(Data items)

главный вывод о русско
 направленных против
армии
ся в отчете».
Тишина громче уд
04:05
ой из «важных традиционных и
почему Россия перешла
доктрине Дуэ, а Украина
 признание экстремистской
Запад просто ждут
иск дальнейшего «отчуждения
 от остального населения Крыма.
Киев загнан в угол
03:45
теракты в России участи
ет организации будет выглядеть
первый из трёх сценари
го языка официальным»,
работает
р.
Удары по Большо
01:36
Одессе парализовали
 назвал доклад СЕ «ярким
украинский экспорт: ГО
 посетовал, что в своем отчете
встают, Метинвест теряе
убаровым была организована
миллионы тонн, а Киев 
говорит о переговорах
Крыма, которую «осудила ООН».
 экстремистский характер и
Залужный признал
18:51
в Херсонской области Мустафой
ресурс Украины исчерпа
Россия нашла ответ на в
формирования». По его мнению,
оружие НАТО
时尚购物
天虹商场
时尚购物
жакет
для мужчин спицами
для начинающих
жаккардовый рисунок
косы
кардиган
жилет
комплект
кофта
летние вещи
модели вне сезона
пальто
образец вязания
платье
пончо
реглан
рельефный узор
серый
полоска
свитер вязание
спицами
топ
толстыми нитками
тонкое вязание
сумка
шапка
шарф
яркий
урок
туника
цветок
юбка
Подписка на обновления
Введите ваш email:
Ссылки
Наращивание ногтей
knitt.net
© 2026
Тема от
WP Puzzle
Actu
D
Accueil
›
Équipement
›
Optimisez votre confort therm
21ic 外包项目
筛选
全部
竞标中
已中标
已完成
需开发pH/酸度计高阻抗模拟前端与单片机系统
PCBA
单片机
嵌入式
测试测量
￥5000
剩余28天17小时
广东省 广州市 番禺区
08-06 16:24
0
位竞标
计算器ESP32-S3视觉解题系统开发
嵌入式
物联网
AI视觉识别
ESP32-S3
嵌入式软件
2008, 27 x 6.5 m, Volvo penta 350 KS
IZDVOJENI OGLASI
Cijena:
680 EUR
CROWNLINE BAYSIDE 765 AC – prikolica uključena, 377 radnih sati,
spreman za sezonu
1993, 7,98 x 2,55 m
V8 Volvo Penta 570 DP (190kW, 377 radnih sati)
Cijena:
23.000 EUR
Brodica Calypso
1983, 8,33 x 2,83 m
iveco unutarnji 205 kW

Instruction: A faithful copy is required of the lines from the one with "需开发pH/酸度计高阻抗模拟前端与单片机系统" through the last line of the data; please add nothing.

Task output:
需开发pH/酸度计高阻抗模拟前端与单片机系统
PCBA
单片机
嵌入式
测试测量
￥5000
剩余28天17小时
广东省 广州市 番禺区
08-06 16:24
0
位竞标
计算器ESP32-S3视觉解题系统开发
嵌入式
物联网
AI视觉识别
ESP32-S3
嵌入式软件
2008, 27 x 6.5 m, Volvo penta 350 KS
IZDVOJENI OGLASI
Cijena:
680 EUR
CROWNLINE BAYSIDE 765 AC – prikolica uključena, 377 radnih sati,
spreman za sezonu
1993, 7,98 x 2,55 m
V8 Volvo Penta 570 DP (190kW, 377 radnih sati)
Cijena:
23.000 EUR
Brodica Calypso
1983, 8,33 x 2,83 m
iveco unutarnji 205 kW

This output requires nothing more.